Philip Baron: Drug-smuggling gang leader jailed

Philip Baron
Image caption Baron enjoyed a luxury lifestyle with homes in Dublin, the UK and Spain

The leader of a gang that smuggled more than 52 tonnes of drugs into the UK has been jailed for 18 years.

Philip Baron, 58, from Salford, had previously admitted at Liverpool Crown Court to importing cocaine and cannabis and money laundering.

He was caught after a five-year investigation that also saw 28 members of his gang convicted and jailed.

Judge David Aubrey QC said Baron, along with the others, had been driven by "avarice and greed".

He added: "It was a trade and an empire and you cared not for the lives of others. You may have destroyed lives.

"It may have led people to commit crime. It may have led to despair and desperation.
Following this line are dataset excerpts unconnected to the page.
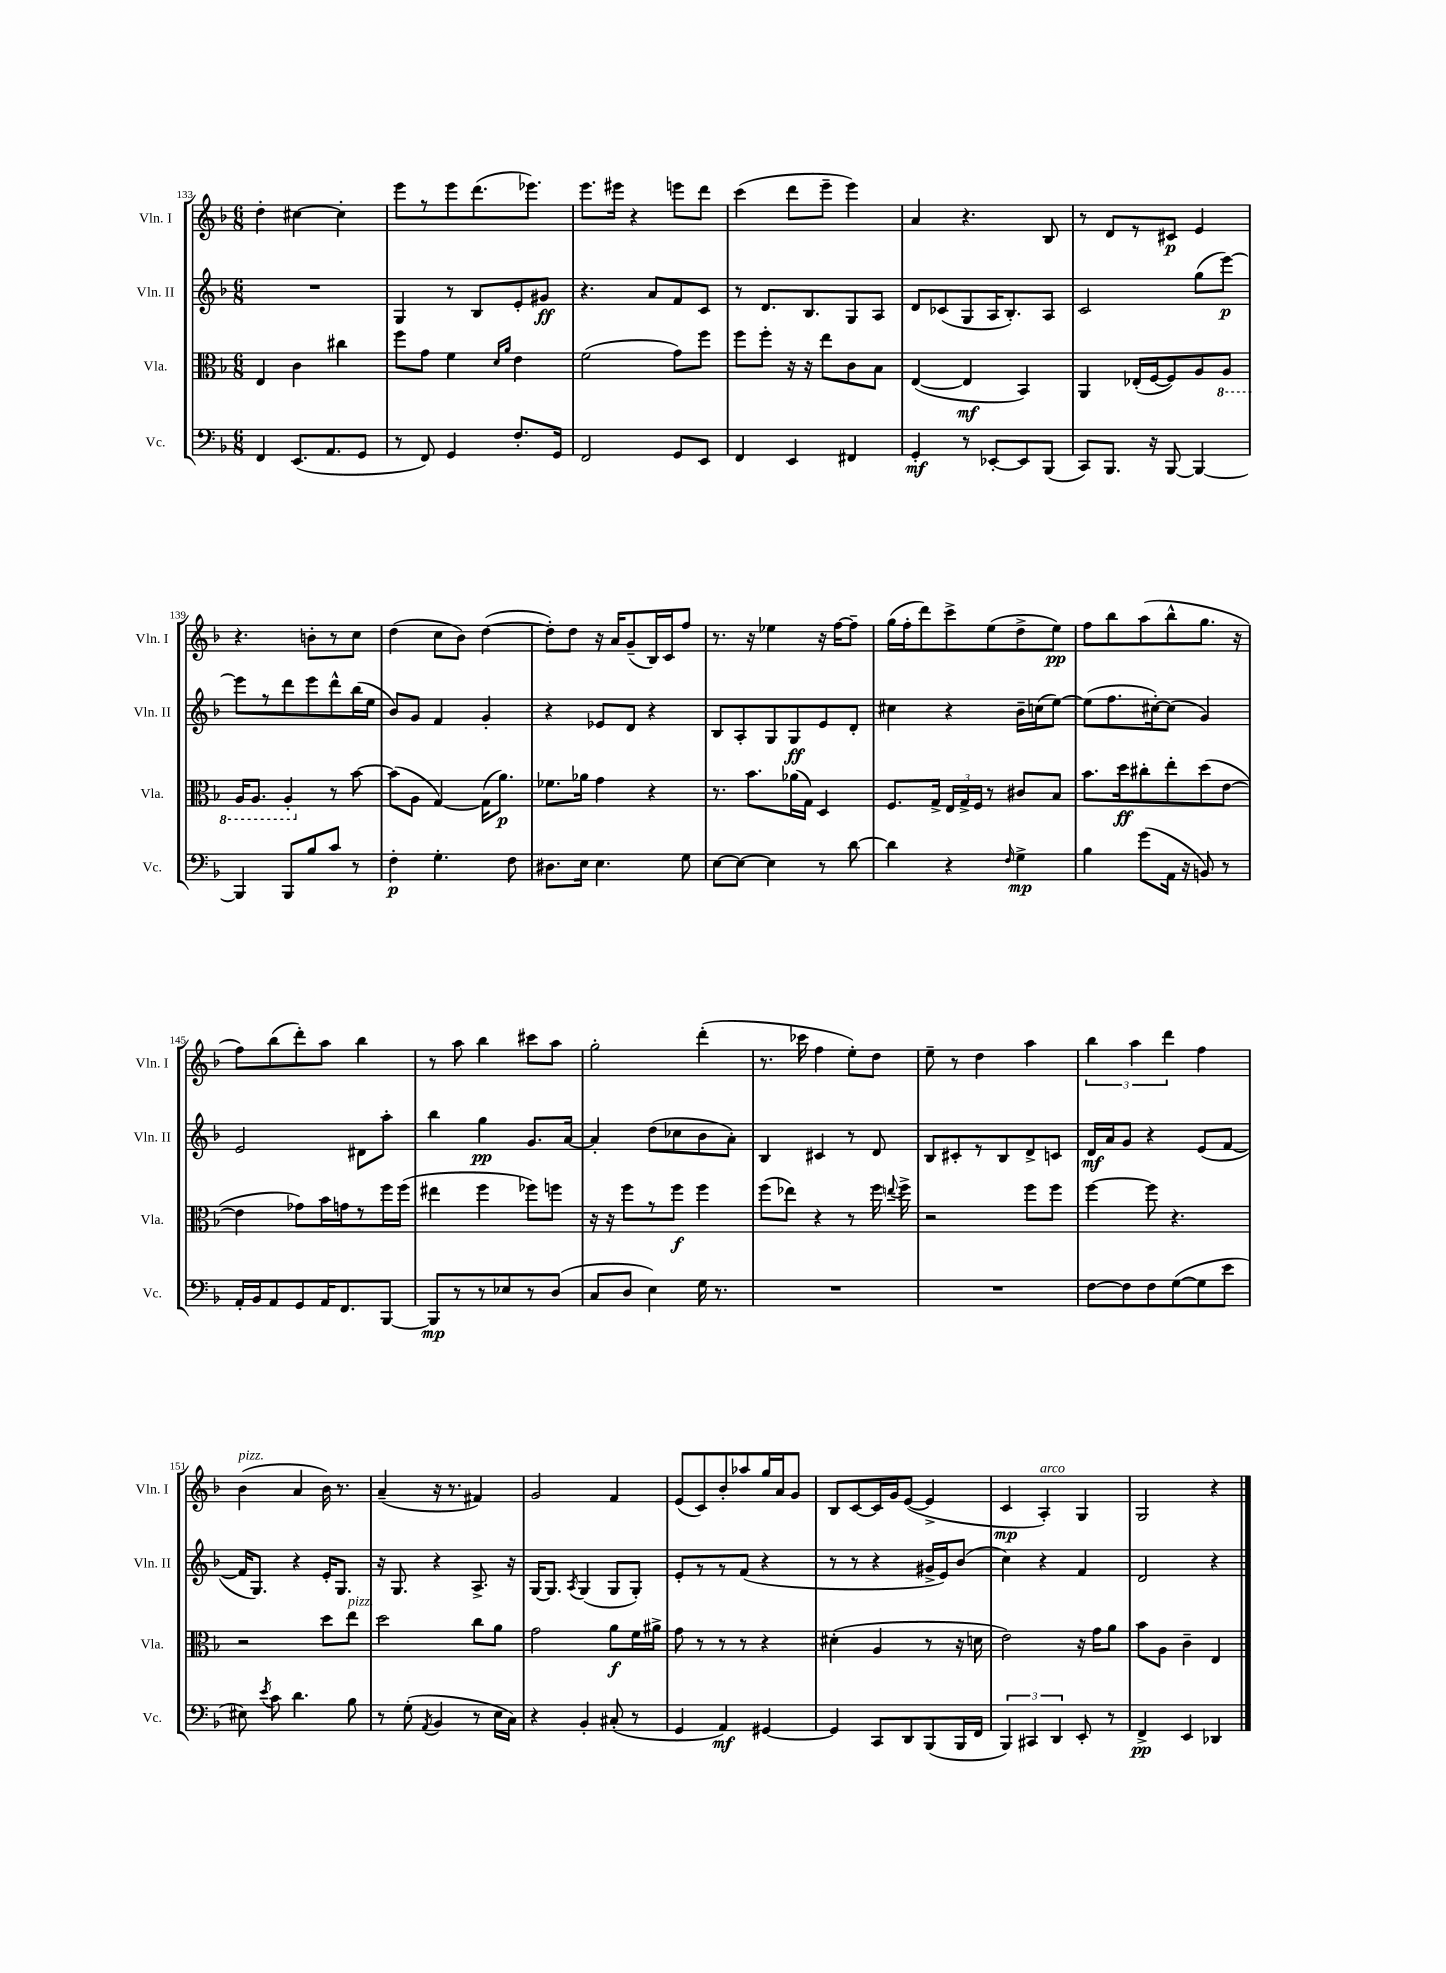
<<
\new StaffGroup <<
\new Staff = "s0" \with { instrumentName = "Vln. I" shortInstrumentName = "Vln. I" } {
    \clef treble \key f \major \numericTimeSignature \time 6/8
    \autoBeamOff d''4-. cis''4~ cis''4-. |
    e'''8[ r8 e'''8 d'''8.( ees'''8.]) |
    e'''8.[ eis'''16] r4 e'''8[ d'''8] |
    c'''4( d'''8[ e'''8]-- e'''4) |
    a'4 r4. bes8 |
    r8 d'8[ r8 cis'8]\p e'4 |
    r4. b'8[-. r8 c''8] |
    d''4( c''8[ bes'8]) d''4~( |
    d''8[-.) d''8] r16 a'16[ g'8--( bes16) c'16 f''8] |
    r8. r16 ees''4 r16 f''16[~ f''8]-- |
    g''16[( f''16-. d'''8) c'''8-> e''8( d''8-> e''8]\pp) |
    f''8[ bes''8 a''8( bes''8-^ g''8.] r16 |
    f''8[) bes''8( d'''8-.) a''8] bes''4 |
    r8 a''8 bes''4 cis'''8[ a''8] |
    g''2-. d'''4-.( |
    r8. ces'''16 f''4 e''8[-.) d''8] |
    e''8-- r8 d''4 a''4 |
    \tuplet 3/2 { bes''4 a''4 d'''4 } f''4 |
    bes'4^\markup { \italic "pizz." }( a'4 bes'16) r8. |
    a'4--( r16 r8. fis'4) |
    g'2 f'4 |
    e'8[( c'8) bes'8-. aes''8 g''16 a'16 g'8] |
    bes8[ c'8~ c'16 g'16 e'8]~( e'4-> |
    c'4\mp a4-.^\markup { \italic "arco" }) g4 |
    g2 r4 \bar "|." |
}
\new Staff = "s1" \with { instrumentName = "Vln. II" shortInstrumentName = "Vln. II" } {
    \clef treble \key f \major \numericTimeSignature \time 6/8
    \autoBeamOff R2. |
    g4 r8 bes8[ e'8-. gis'8]\ff |
    r4. a'8[ f'8 c'8] |
    r8 d'8.[ bes8. g8 a8] |
    d'8[ ces'8( g8 a16 bes8.-.) a8] |
    c'2 g''8[( e'''8]~\p) |
    e'''8[ r8 d'''8 e'''8 d'''8-^ bes''16( e''16] |
    bes'8[) g'8] f'4 g'4-. |
    r4 ees'8[ d'8] r4 |
    bes8[ a8-. g8 g8\ff e'8 d'8]-. |
    cis''4 r4 bes'16[-- c''16( e''8]~) |
    e''8[( f''8. cis''16~-.) cis''8]( g'4) |
    e'2 dis'8[ a''8]-. |
    bes''4 g''4\pp g'8.[ a'16]~ |
    a'4-. d''8[( ces''8 bes'8 a'8]-.) |
    bes4 cis'4 r8 d'8 |
    bes8[ cis'8-. r8 bes8 d'8-> c'8] |
    d'16[\mf a'16 g'8] r4 e'8[( f'8]~ |
    f'16[ g8.]) r4 e'16[-. g8.] |
    r16 g8. r4 a8.-> r16 |
    g16[~ g8.] \acciaccatura { a8 } g4( g8[ g8]-.) |
    e'8[-. r8 r8 f'8]( r4 |
    r8 r8 r4 gis'16[-> e'16) bes'8]( |
    c''4) r4 f'4 |
    d'2 r4 \bar "|." |
}
\new Staff = "s2" \with { instrumentName = "Vla." shortInstrumentName = "Vla." } {
    \clef alto \key f \major \numericTimeSignature \time 6/8
    \autoBeamOff e4 c'4 cis''4 |
    f''8[ g'8] f'4 \grace { d'16[ a'16] } e'4 |
    f'2( g'8[) f''8] |
    f''8[ f''8]-. r16 r16 e''8[ c'8 bes8] |
    e4~( e4\mf bes,4) |
    a,4 ees16[-.( f16~ f8) a8 \ottava #-1 a,8] |
    a,16[ a,8.] a,4-. \ottava #0 r8 bes'8~ |
    bes'8[( a8] g4~) g16[( a'8.]\p) |
    fes'8.[ aes'16] g'4 r4 |
    r8. bes'8.[ aes'16( g16]) d4 |
    f8.[ g16]-> \tuplet 3/2 { e16[ g16-> f16] } r8 cis'8[ bes8] |
    bes'8.[ d''16\ff cis''8-. e''8-. d''8( e'8]~ |
    e'4 ges'8[) bes'16 g'16 r8 f''16 f''16]( |
    eis''4 f''4 fes''8[) f''8] |
    r16 r16 f''8[ r8 f''8]\f f''4 |
    f''8[( ees''8]) r4 r8 f''16 \appoggiatura { e''8 } f''16-> |
    r2 f''8[ f''8] |
    f''4~ f''8 r4. |
    r2 d''8[ e''8]^\markup { \italic "pizz." } |
    d''2 c''8[ a'8] |
    g'2 a'8[\f f'16 ais'16]-> |
    g'8 r8 r8 r8 r4 |
    dis'4-.( a4 r8 r16 d'16 |
    e'2) r16 g'16[ a'8] |
    bes'8[ a8] c'4-- e4 \bar "|." |
}
\new Staff = "s3" \with { instrumentName = "Vc." shortInstrumentName = "Vc." } {
    \clef bass \key f \major \numericTimeSignature \time 6/8
    \autoBeamOff f,4 e,8.[( a,8. g,8] |
    r8 f,8) g,4 f8.[-. g,16] |
    f,2 g,8[ e,8] |
    f,4 e,4 fis,4 |
    g,4-.\mf r8 ees,8[~-. ees,8 bes,,8]( |
    c,8[) bes,,8.] r16 bes,,8~ bes,,4~ |
    bes,,4 bes,,8[ bes8 c'8] r8 |
    f4-.\p g4.-. f8 |
    dis8.[ e16] e4. g8 |
    e8[~ e8]~ e4 r8 d'8~ |
    d'4 r4 \grace { f16 } g4->\mp |
    bes4 g'8[( a,16] r16 b,8) r8 |
    a,16[-. bes,16 a,8 g,8 a,16 f,8. bes,,8]~ |
    bes,,8[\mp r8 r8 ees8 r8 d8]( |
    c8[ d8] e4) g16 r8. |
    R2. |
    R2. |
    f8[~ f8 f8 g8~( g8 e'8] |
    eis8) \acciaccatura { e'8 } c'8 d'4. bes8 |
    r8 g8-.( \acciaccatura { a,8 } bes,4 r8 e16[ c16]) |
    r4 bes,4-. cis8-.( r8 |
    g,4 a,4\mf) gis,4~ |
    gis,4 c,8[ d,8 bes,,8( bes,,16 f,16] |
    \tuplet 3/2 { bes,,4) cis,4 d,4 } e,8-. r8 |
    f,4->\pp e,4 des,4 \bar "|." |
}
>>
>>
\layout { \context { \Score currentBarNumber = #133 } }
None of that concerned you.

"You were only concerned with yourself and leading a lavish lifestyle," said the judge.

The gang were brought down by evidence including calls made from prison by an accomplice, which police listened to.

The Serious Organised Crime Agency (Soca) said the group had smuggled drugs over the last 15 years and laundered millions of pounds of illegal profits.

Baron was living a luxury lifestyle with homes in Spain, the Republic of Ireland and the UK.

'Huge sums of cash'

While authorities in Ireland thought he ran a company which rented deckchairs in Spain, he was actually the kingpin in an international drugs importing ring.

William Baker, for the prosecution, told the court Baron was "one of the organisers of a highly sophisticated criminal enterprise.

"The drugs were concealed in document boxes labelled as items such as technical manuals or brochures, " he said.

The boxes were shipped from Spain using legitimate couriers to "virtual offices" or rented premises from where they were collected and supplied on.

"It was a highly profitable enterprise that generated huge sums of cash," Mr Baker said.

Mr Baker told the court that they had not got "anywhere near to the bottom of Philip Baron's finances".

Timothy Forte, defending, said his client accepted that he had played an "organising and leading role".

He said Baron was of previous good character and had pleaded guilty at the earliest opportunity.

Baron had admitted three counts including conspiracy to import cocaine between March and November 2008, conspiracy to import cannabis between September 2005 and September 2009, and money laundering.